Dernier élément, les compagnies aériennes n'ont aucune envie de se retrouver dans des négociations avec un constructeur qui serait en position dominante. Elles sont donc attentives à entretenir ce duopole mondial, pour faire jouer la concurrence.

Les joutes entre Boeing et Airbus ont encore de beaux rebondissement devant elles. Avec en toile de fond les nécessaires progrès à réaliser, en collaboration avec les motoristes, pour réduire les émissions de gaz à effet de serre des avions commerciaux. Tel est l'enjeu de demain, qui sera le prix à payer par tous les acteurs du transport aérien s'ils veulent conforter la croissance du secteur.
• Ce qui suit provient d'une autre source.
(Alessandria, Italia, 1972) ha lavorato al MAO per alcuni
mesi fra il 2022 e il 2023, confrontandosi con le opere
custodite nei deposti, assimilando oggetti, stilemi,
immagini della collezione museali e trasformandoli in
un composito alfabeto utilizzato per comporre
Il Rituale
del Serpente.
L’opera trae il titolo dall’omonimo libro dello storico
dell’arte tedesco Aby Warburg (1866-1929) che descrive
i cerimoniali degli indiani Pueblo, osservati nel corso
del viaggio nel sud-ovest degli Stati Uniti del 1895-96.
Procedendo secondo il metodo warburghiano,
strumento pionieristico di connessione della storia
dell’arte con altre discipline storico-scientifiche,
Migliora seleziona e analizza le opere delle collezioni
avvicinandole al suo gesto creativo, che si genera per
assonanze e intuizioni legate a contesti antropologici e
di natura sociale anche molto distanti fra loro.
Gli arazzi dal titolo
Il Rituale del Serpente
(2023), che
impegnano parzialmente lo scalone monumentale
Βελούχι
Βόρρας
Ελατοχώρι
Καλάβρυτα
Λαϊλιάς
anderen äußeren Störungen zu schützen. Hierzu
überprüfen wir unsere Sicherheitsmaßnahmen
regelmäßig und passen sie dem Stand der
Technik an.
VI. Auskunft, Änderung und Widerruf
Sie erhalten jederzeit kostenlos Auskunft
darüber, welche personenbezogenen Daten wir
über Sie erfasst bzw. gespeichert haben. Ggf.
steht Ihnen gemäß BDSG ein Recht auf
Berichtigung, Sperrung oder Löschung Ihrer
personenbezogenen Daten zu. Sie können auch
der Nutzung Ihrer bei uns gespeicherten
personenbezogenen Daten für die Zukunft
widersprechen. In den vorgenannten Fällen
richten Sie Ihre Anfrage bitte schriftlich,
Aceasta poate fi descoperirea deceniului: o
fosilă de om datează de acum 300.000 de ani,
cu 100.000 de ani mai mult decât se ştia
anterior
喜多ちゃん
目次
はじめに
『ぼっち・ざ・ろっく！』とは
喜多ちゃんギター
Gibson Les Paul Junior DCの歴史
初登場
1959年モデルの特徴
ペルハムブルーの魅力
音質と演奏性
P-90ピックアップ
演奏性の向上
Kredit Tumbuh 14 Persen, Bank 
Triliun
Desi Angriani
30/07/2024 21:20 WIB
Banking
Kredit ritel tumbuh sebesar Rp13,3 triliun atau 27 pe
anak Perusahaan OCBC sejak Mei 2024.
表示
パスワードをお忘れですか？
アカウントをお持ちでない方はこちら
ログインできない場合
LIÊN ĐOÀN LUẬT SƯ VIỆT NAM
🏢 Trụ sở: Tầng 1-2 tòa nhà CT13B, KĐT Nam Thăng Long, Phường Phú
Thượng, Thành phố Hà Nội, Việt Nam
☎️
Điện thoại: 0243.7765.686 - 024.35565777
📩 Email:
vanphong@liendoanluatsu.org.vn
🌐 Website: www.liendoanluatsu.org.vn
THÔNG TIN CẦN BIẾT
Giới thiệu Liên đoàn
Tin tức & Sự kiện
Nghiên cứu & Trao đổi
On parle déjà de bio-carburants pour les avions. Qui de Boeing ou d'Airbus défiera l'autre le premier? Leur duel fait partie du scénario et ils en ont intégré les règles, bien conscients que leur face-à-face constitue en réalité une expression de la concurrence limitée à sa plus simple expression, et que le vrai danger viendra  peut-être un jour d'un troisième larron.